Page 1 of 3
NagiosXI Socket Timeout Issue
Posted: Mon Jan 13, 2014 12:30 pm
by sievers
Hello,
we are having a very annoying problem. On random Servers with random Services we are receiving Socket Timeout errors. Here is what have already tried to remedy:
- Update the NSClient on the Server .......no help
- Increase the timeout value to 40 seconds.......no help (We even increased it to 100 seconds to test it, it still timedout)
- Restart the Nagios Server.....No help
There is no lag or latency between the Nagios Server and the monitored Server since they are all in the same ESX Farm in the same location and subnet. I triplechecked Firefall settings, but everything is ok
See Screenshot
nagioseeror.PNG
The problem is that the service recovers for a few minutes and then it starts over again, as you can see from the my mailbox below
nagioseeror2.PNG
Can you please help me, thanks
Our Version is Nagios XI 2012R1.6 on Centos 6.2 64bit
Re: NagiosXI Socket Timeout Issue
Posted: Mon Jan 13, 2014 12:35 pm
by abrist
Are you sure this server is working correctly? Is the nsclient service hanging/restarting? (check the event logs)?
Re: NagiosXI Socket Timeout Issue
Posted: Mon Jan 13, 2014 12:48 pm
by sievers
I checked both Server and NSClient multiple times. There are no errors, I am using the very latest NSclient++ version. In addition the whole setup was working fine for many months. It started with a single server and service. Now the error is widespred and affects most servers at random.
Do you need me to run any checks
Also it seems to be stuck at the same services per server, although each server has different services.

------------------------------------------------

Instructions =>
[1] Translate this sentence from the Nagios XI thread into Spanish: "In addition the whole setup was working fine for many months."
[2] Transcribe the part of the Nagios XI thread that begins at the words "Page 1 of 3" and stops after "it still timedout)".
[3] Pick up the Nagios XI thread after its final sentence and carry it on.

------------------------------------------------

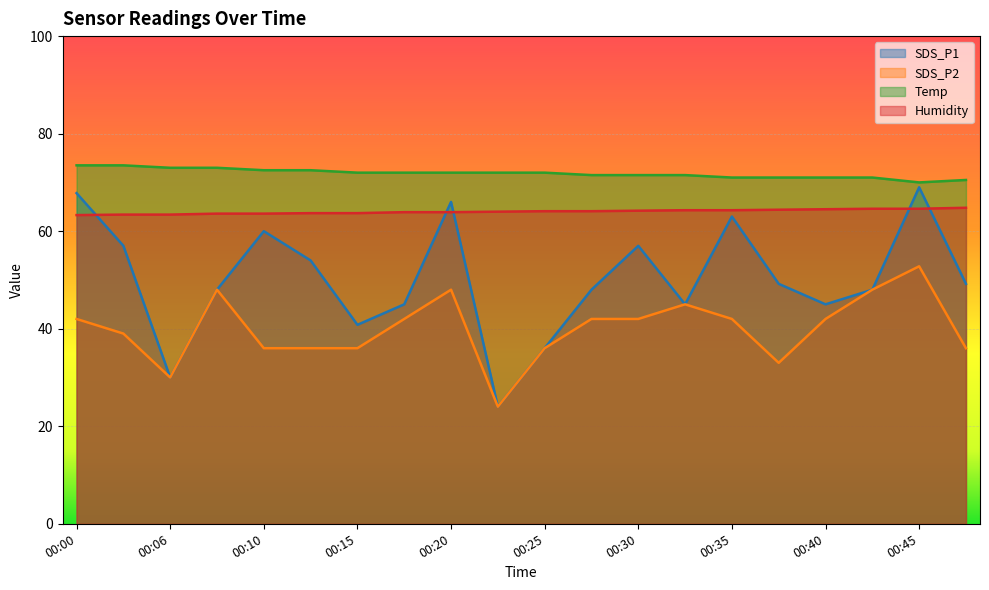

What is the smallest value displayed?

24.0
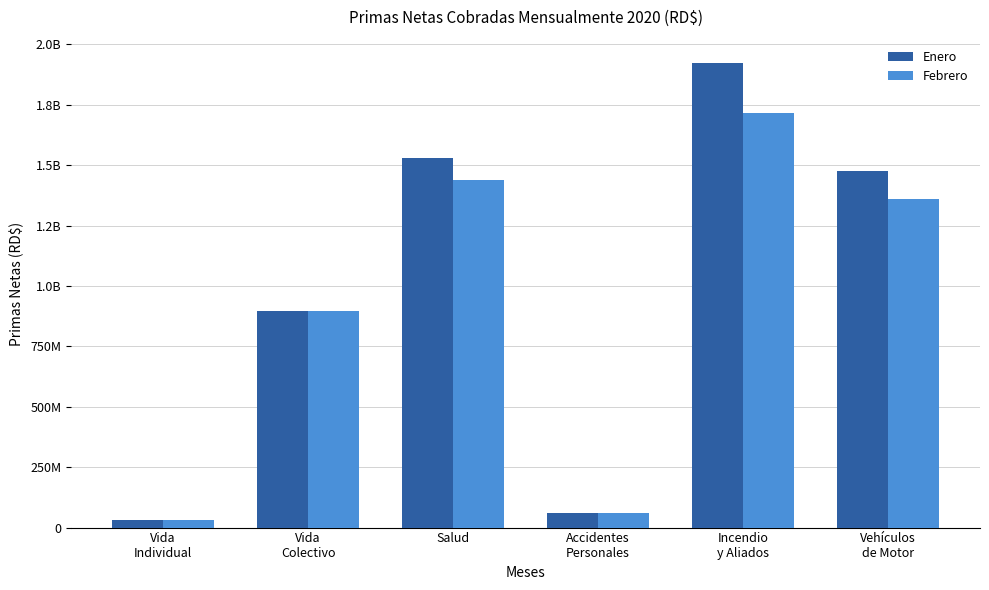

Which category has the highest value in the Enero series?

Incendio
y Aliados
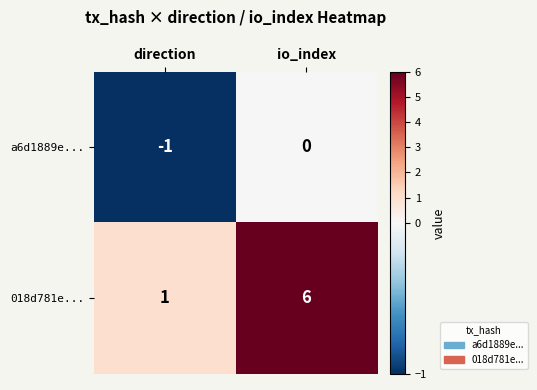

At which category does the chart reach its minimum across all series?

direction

------------------------------------------------

Answers to the problems =>
[1] Además, toda la configuración estuvo funcionando bien durante muchos meses.

[2]
Page 1 of 3
NagiosXI Socket Timeout Issue
Posted: Mon Jan 13, 2014 12:30 pm
by sievers
Hello,
we are having a very annoying problem. On random Servers with random Services we are receiving Socket Timeout errors. Here is what have already tried to remedy:
- Update the NSClient on the Server .......no help
- Increase the timeout value to 40 seconds.......no help (We even increased it to 100 seconds to test it, it still timedout)

[3]
Also, can you tell me where to find the nsclient logs in windows, with 4.1 and 64 bit they are not in the nsclient++ directory
Re: NagiosXI Socket Timeout Issue
Posted: Mon Jan 13, 2014 12:59 pm
by abrist
Lets check for a seg fault with check_nt:
Re: NagiosXI Socket Timeout Issue
Posted: Mon Jan 13, 2014 1:04 pm
by sievers
Code: Select all
[root@pxdc001apnag1 ~]# grep seg /var/log/messages
Jan 13 18:07:31 pxdc001apnag1 kernel: PCI: MCFG configuration 0: base e0000000 s
egment 0 buses 0 - 255
Jan 13 18:27:28 pxdc001apnag1 kernel: PCI: MCFG configuration 0: base e0000000 s
egment 0 buses 0 - 255
[root@pxdc001apnag1 ~]#
Here is my NMAP output of one of the target hosts
Code: Select all
Starting Nmap 5.51 ( http://nmap.org ) at 2014-01-13 18:53 CET
Nmap scan report for 10.180.2.78
Host is up (0.00025s latency).
Not shown: 990 closed ports
PORT STATE SERVICE
21/tcp open ftp
80/tcp open http
135/tcp open msrpc
139/tcp open netbios-ssn
445/tcp open microsoft-ds
3389/tcp open ms-term-serv
5666/tcp open nrpe
49152/tcp open unknown
49153/tcp open unknown
49154/tcp open unknown
MAC Address: 00:50:56:8C:00:19 (VMware)
Currently this error is present on approx. 15 hosts. The Service seems to flap from socket timeout to Status ok every 60 - 300 seconds, back and forth
Below you can see a live snapshot of three (out of 9) servers with the error. It seems to affect services at random. Sometimes it stays the same service for hours before the error then wanders to another service. Also, it never affects all services, usually only 1-3 services per host
error1.PNG
error2.PNG
error3.PNG
Re: NagiosXI Socket Timeout Issue
Posted: Mon Jan 13, 2014 1:21 pm
by abrist
Are these checks using nrpe or check_nt?
Re: NagiosXI Socket Timeout Issue
Posted: Mon Jan 13, 2014 1:22 pm
by sievers
its 99% $USER1$/check_nt
Re: NagiosXI Socket Timeout Issue
Posted: Mon Jan 13, 2014 1:28 pm
by abrist
check_nt uses port 12489 - I notice that the nmap you ran does not include this port . . . .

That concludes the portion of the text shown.